Political Science

Kristen Essel

Visiting Assistant Professor of Political Science
Rm 319/Watson Institute of International and Public Affairs - 111 Thayer Street
Areas of Expertise American Politics, Gender and Politics
Office Hours Wednesdays 12:30pm-2:00pm


Kristen Essel earned her doctorate in American Politics at Brown University. Her research analyzes how gender-based, online social movements influence policy and legislative outcomes. She specifically focuses on how shared gender identities influence legislators' responses to hashtag movements. She pays specific attention to the representation of women with intersecting identities by both the movement and political elites.

Kristen’s dissertation explores how members of Congress responded to the #MeToo movement, resulting in anti-sexual assault and harassment legislation. Her work provides a model for how a nebulous, online movement for a weakly-linked social group may result in various legislative provisions that benefit a movement's members.
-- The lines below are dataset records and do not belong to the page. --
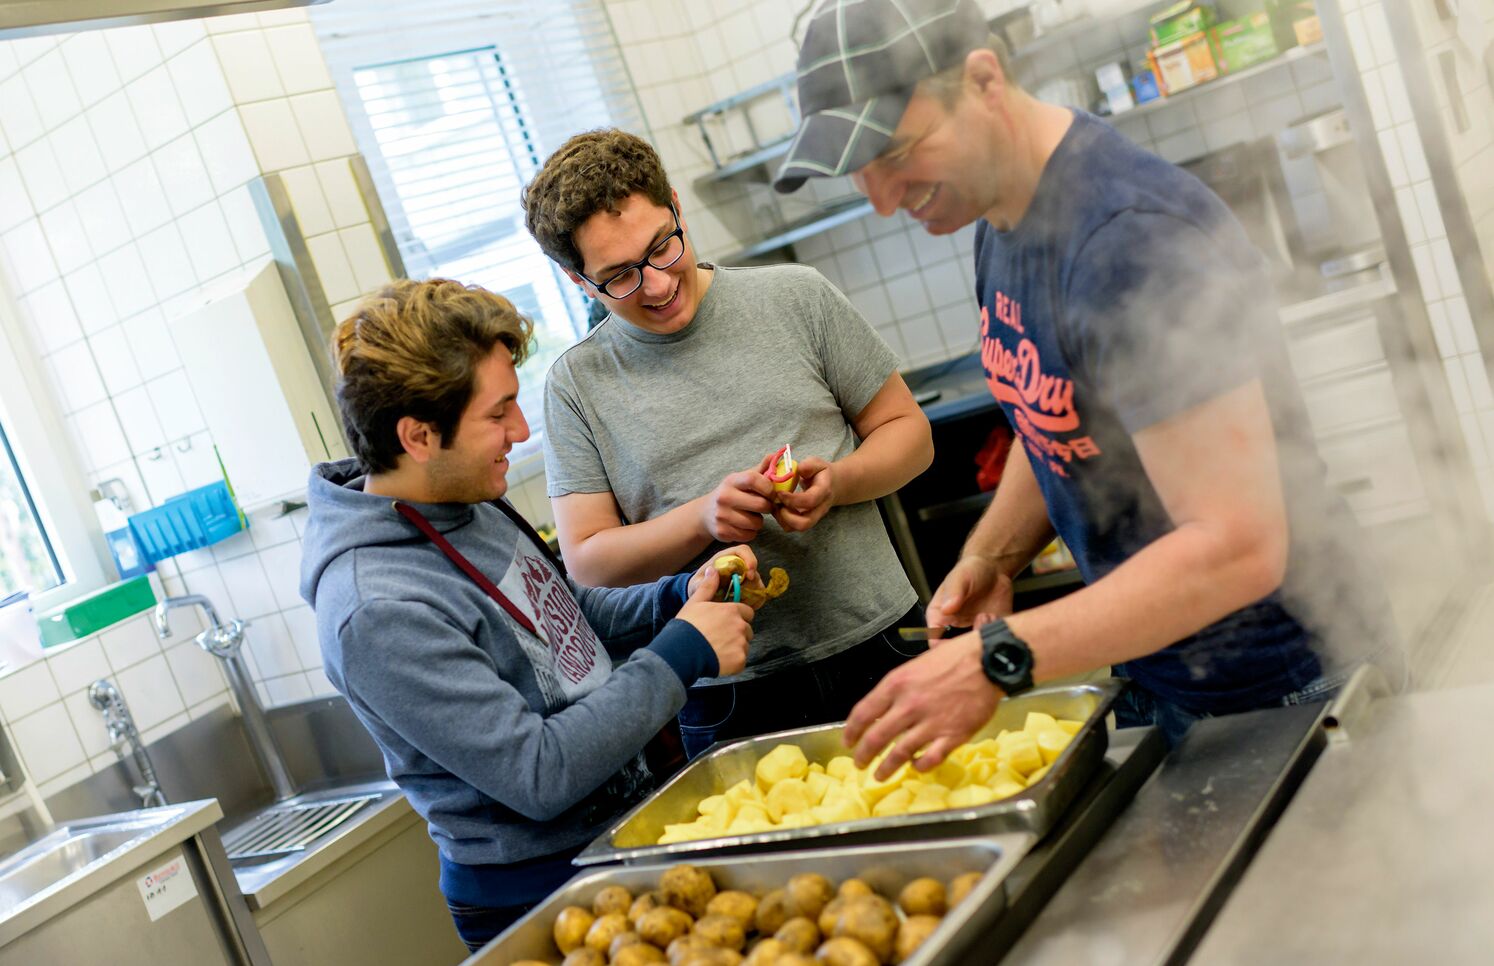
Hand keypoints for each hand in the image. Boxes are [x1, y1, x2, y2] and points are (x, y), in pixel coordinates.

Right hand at [676, 568, 753, 676]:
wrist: (683, 652)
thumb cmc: (688, 625)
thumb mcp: (695, 602)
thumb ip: (708, 586)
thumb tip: (713, 570)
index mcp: (732, 610)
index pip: (746, 612)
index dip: (737, 617)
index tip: (724, 623)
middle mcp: (741, 626)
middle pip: (747, 630)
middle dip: (737, 634)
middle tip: (719, 638)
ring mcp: (741, 644)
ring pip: (744, 646)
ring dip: (735, 648)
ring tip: (717, 650)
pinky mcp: (740, 661)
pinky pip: (741, 661)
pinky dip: (732, 662)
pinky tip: (718, 660)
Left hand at [687, 545, 762, 602]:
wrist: (699, 594)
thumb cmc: (698, 585)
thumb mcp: (696, 584)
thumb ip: (702, 582)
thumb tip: (711, 575)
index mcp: (724, 558)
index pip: (742, 551)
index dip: (749, 560)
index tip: (750, 575)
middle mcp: (736, 565)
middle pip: (753, 567)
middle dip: (753, 581)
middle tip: (747, 594)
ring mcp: (742, 576)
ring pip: (757, 580)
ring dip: (754, 592)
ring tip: (744, 603)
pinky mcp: (746, 588)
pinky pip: (757, 592)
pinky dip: (756, 599)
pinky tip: (748, 606)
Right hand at [700, 464, 775, 542]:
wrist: (705, 514)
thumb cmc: (731, 494)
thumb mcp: (741, 480)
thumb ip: (760, 470)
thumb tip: (775, 455)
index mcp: (731, 481)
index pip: (753, 479)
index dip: (768, 487)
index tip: (771, 493)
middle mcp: (724, 497)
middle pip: (760, 504)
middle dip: (767, 507)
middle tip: (764, 506)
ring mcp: (722, 516)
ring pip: (756, 523)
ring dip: (759, 521)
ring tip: (751, 516)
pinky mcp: (722, 532)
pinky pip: (749, 535)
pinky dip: (751, 532)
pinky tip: (744, 526)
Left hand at [772, 456, 833, 532]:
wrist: (832, 485)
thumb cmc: (821, 473)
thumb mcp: (817, 463)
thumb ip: (808, 465)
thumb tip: (797, 470)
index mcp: (824, 491)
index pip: (809, 501)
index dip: (792, 499)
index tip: (779, 492)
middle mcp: (820, 508)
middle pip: (805, 523)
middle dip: (786, 516)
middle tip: (777, 503)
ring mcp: (814, 517)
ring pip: (797, 528)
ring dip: (782, 519)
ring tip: (776, 505)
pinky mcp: (806, 520)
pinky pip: (793, 527)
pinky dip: (782, 520)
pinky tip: (778, 507)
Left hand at [842, 633, 1000, 778]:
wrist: (988, 661)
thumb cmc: (954, 658)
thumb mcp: (915, 665)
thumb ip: (898, 688)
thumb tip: (883, 708)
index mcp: (897, 684)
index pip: (863, 713)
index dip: (851, 731)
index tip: (848, 741)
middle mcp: (909, 705)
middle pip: (876, 738)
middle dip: (863, 755)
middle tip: (859, 763)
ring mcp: (930, 723)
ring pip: (898, 754)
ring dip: (885, 768)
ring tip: (879, 775)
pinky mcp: (952, 736)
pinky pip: (929, 759)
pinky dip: (919, 766)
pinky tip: (915, 766)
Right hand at [925, 556, 1012, 646]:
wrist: (994, 568)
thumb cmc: (971, 570)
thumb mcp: (960, 577)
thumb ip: (953, 592)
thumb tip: (947, 608)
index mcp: (940, 616)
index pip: (933, 640)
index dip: (941, 647)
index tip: (953, 645)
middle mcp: (955, 627)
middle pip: (955, 649)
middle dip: (966, 643)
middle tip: (976, 626)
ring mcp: (974, 629)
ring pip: (976, 646)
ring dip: (983, 634)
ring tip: (987, 615)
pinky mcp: (992, 630)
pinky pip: (995, 640)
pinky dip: (997, 632)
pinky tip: (996, 615)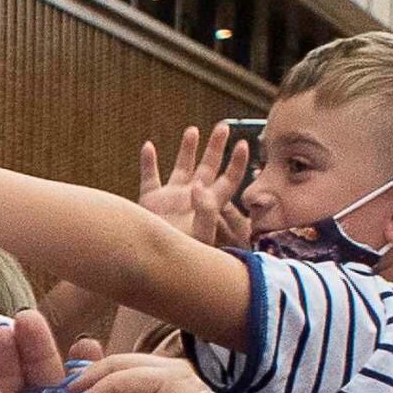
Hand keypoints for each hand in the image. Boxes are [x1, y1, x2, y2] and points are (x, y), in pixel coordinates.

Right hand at [137, 124, 252, 249]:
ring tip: (193, 130)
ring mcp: (171, 198)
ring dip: (187, 149)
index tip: (243, 145)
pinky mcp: (150, 201)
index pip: (229, 179)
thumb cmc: (182, 255)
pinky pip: (150, 177)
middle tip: (223, 127)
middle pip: (208, 167)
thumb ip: (205, 210)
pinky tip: (148, 145)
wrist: (152, 265)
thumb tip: (199, 185)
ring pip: (181, 167)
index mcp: (209, 205)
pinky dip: (148, 162)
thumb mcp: (200, 235)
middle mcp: (192, 197)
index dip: (236, 163)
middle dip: (216, 147)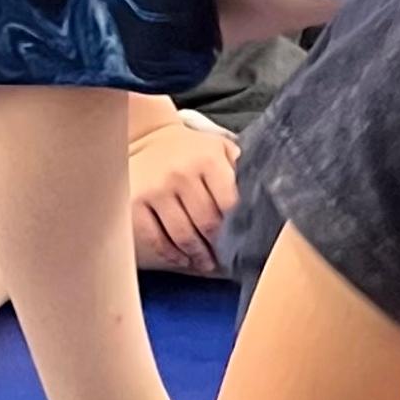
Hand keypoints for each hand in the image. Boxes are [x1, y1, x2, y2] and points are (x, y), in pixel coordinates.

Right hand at [128, 111, 238, 275]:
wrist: (149, 136)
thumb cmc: (193, 150)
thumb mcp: (220, 149)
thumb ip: (241, 170)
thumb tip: (263, 201)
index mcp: (207, 160)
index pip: (229, 205)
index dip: (237, 228)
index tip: (241, 241)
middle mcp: (181, 174)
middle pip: (207, 224)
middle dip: (218, 246)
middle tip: (225, 258)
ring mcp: (156, 189)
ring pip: (182, 235)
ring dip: (197, 255)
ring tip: (206, 262)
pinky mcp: (135, 202)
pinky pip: (155, 238)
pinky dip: (171, 253)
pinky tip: (182, 258)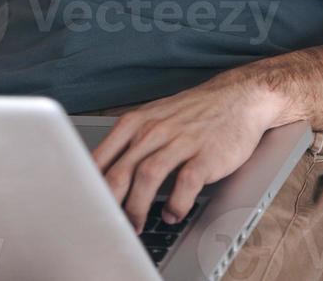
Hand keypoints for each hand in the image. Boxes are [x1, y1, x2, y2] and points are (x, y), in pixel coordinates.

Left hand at [91, 66, 286, 233]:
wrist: (237, 97)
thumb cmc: (192, 112)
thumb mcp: (154, 117)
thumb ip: (129, 142)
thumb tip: (102, 174)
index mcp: (138, 121)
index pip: (103, 155)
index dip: (90, 184)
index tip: (85, 204)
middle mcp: (156, 129)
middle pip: (122, 170)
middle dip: (111, 203)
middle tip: (108, 224)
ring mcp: (181, 141)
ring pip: (148, 176)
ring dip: (138, 207)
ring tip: (137, 225)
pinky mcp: (205, 155)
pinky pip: (185, 185)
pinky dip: (176, 204)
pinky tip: (172, 214)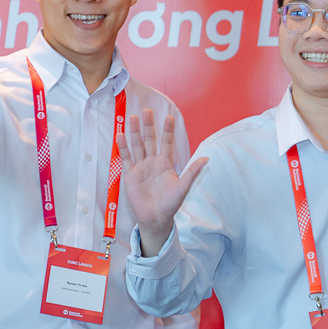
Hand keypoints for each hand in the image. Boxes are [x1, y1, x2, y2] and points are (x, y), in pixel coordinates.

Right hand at [119, 108, 206, 253]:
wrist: (156, 217)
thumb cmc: (170, 203)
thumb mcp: (183, 187)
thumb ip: (192, 172)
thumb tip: (206, 159)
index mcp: (165, 163)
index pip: (166, 143)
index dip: (168, 131)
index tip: (169, 117)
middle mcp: (152, 162)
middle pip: (149, 140)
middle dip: (148, 126)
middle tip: (147, 111)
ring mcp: (140, 167)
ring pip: (137, 146)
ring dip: (135, 132)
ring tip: (133, 117)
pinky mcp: (130, 175)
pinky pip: (126, 158)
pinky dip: (123, 147)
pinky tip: (121, 135)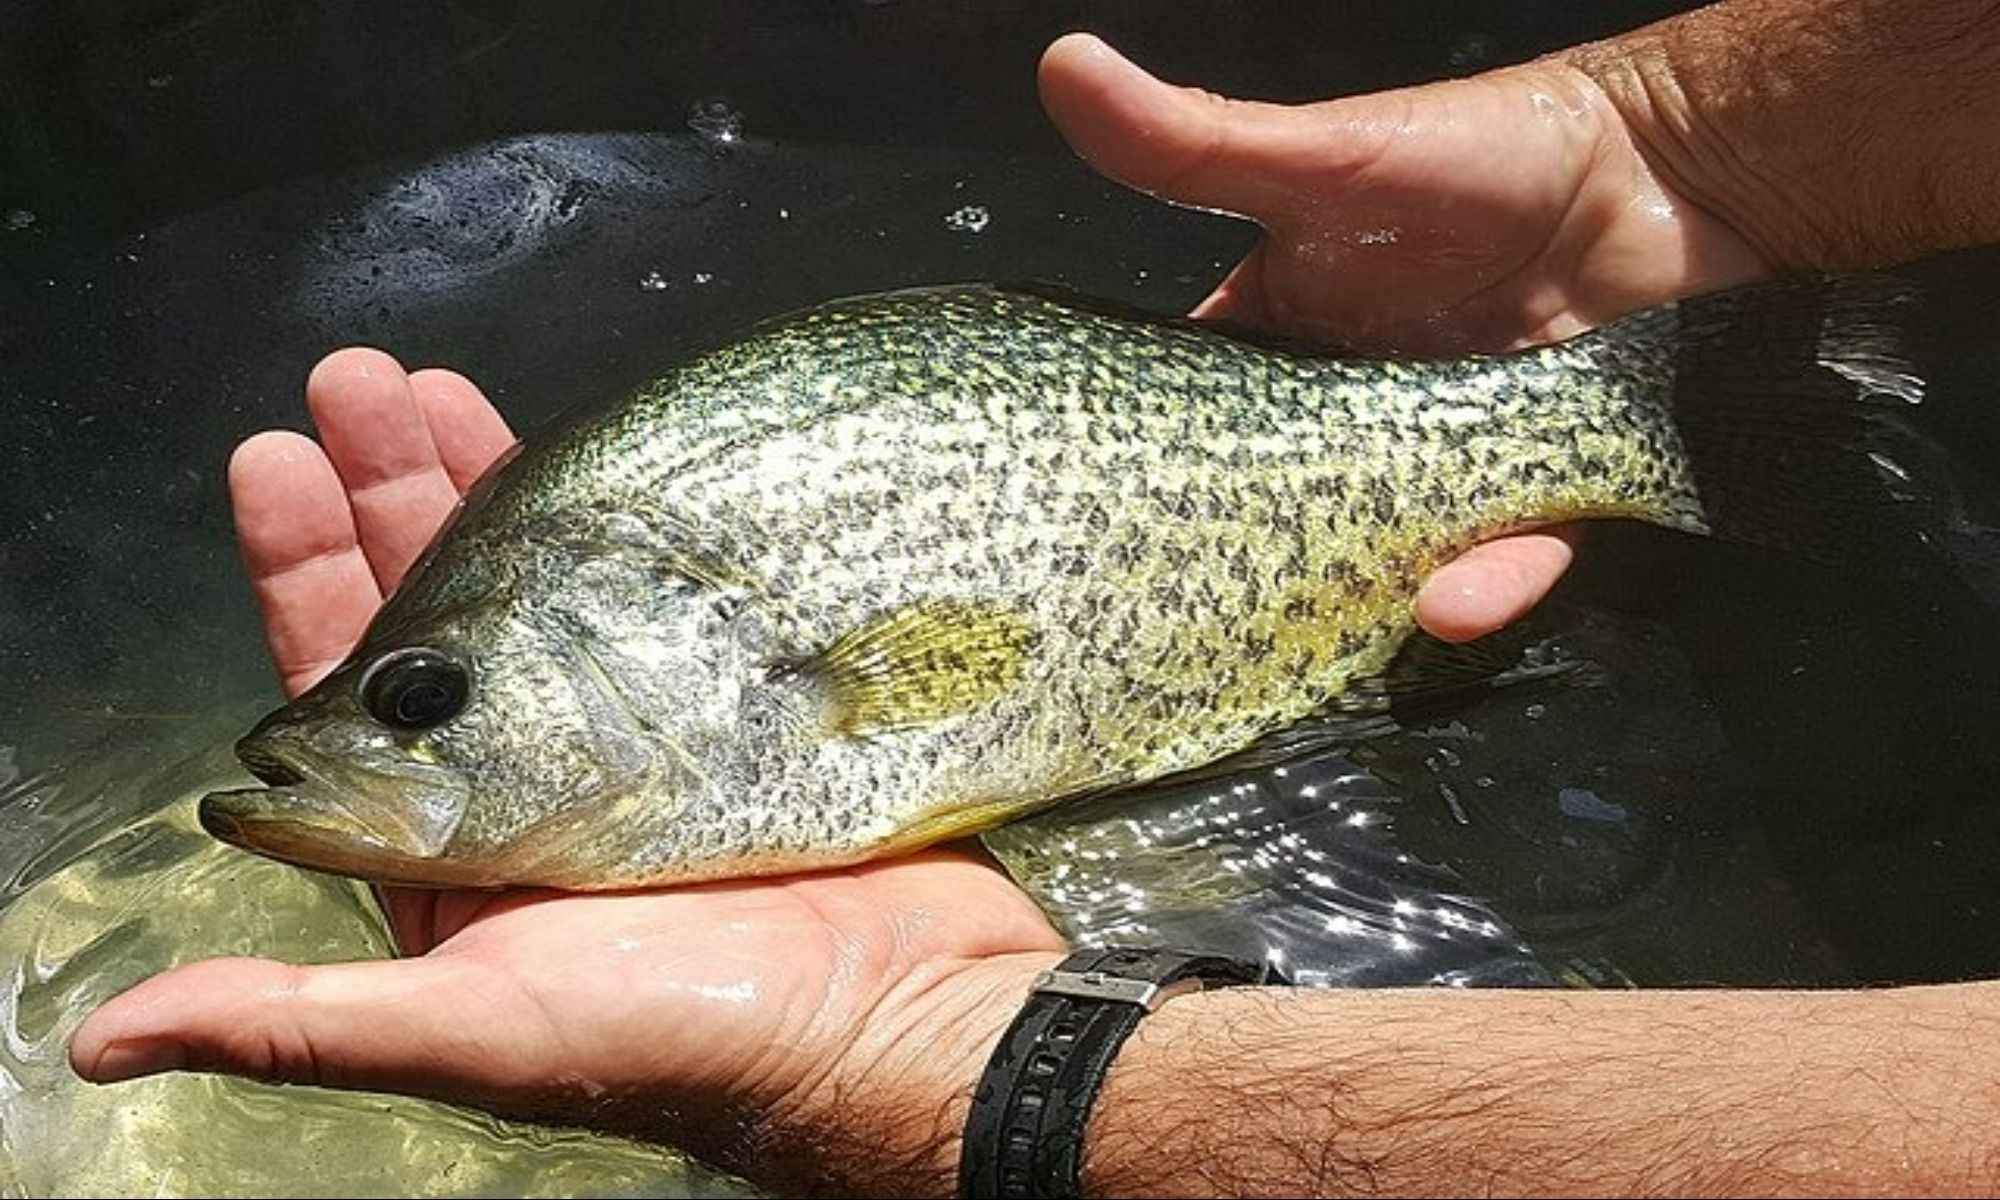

Her work further sheds light on how congresswomen's rhetorical and legislative strategies changed in light of the movement. She finds that (co-)sponsorship of #MeToo legislation increased from 2015-2020. She also finds that increasing the number of women (especially women of color) elected to Congress was a prerequisite for #MeToo to produce anti-assault and harassment policies. Kristen also has several papers out for review that expand upon social dynamics seen during the #MeToo movement. One work analyzes voters' response to female candidates who express anger toward sexual assault & harassment. Another analyzes the potential for online-based empathy to influence opinions on abortion.

Before attending Brown, Kristen was a Teach for America corps member, teaching social studies for four different grade levels, including 11th grade Government and Economics. As an instructor, she works to ensure students build the skills and mindsets necessary to succeed in their chosen career path. She works to ensure that her students understand the various ways that government effects their lives and are equipped with the tools necessary to navigate today's polarized political environment. Kristen uses her previous teaching experience to inform her course sequence, classroom culture, and assessment styles to ensure that all students are able to succeed. She has had the pleasure to teach as an adjunct instructor at Connecticut College and will be teaching as a Visiting Assistant Professor at Brown University during the 2023-2024 academic year.

Job Market Paper Title

Representing a Movement: Congressional Sponsorship of #MeToo Legislation from 2015 to 2020

Job Market Paper Abstract

A record number of women were elected to Congress following the 2018 election and 2017 #MeToo movement. While there are demonstrable benefits in electing more women to office, did this increase in descriptive representation also lead to an increase in substantive representation of the policy interests of the #MeToo movement? A review of social movement and gender and elections literature suggests that the hashtag movement may not have been strong enough to incentivize representatives to sponsor anti-assault and harassment legislation. Yet, this issue was salient enough to help elect women in 2018. Using an original data set and typology for classifying the various ways in which legislative text can represent the policy goals of a movement, I utilize a regression analysis of House members’ sponsorship and co-sponsorship of legislation from 2015-2020. The results of this paper demonstrate that sponsorship of movement legislation increased following the #MeToo movement and the type of legislation sponsored was dependent on partisan control of the House chamber. I find that age,partisanship, sex, and non-White identity are significant predictors for which legislators are most likely to sponsor #MeToo legislation.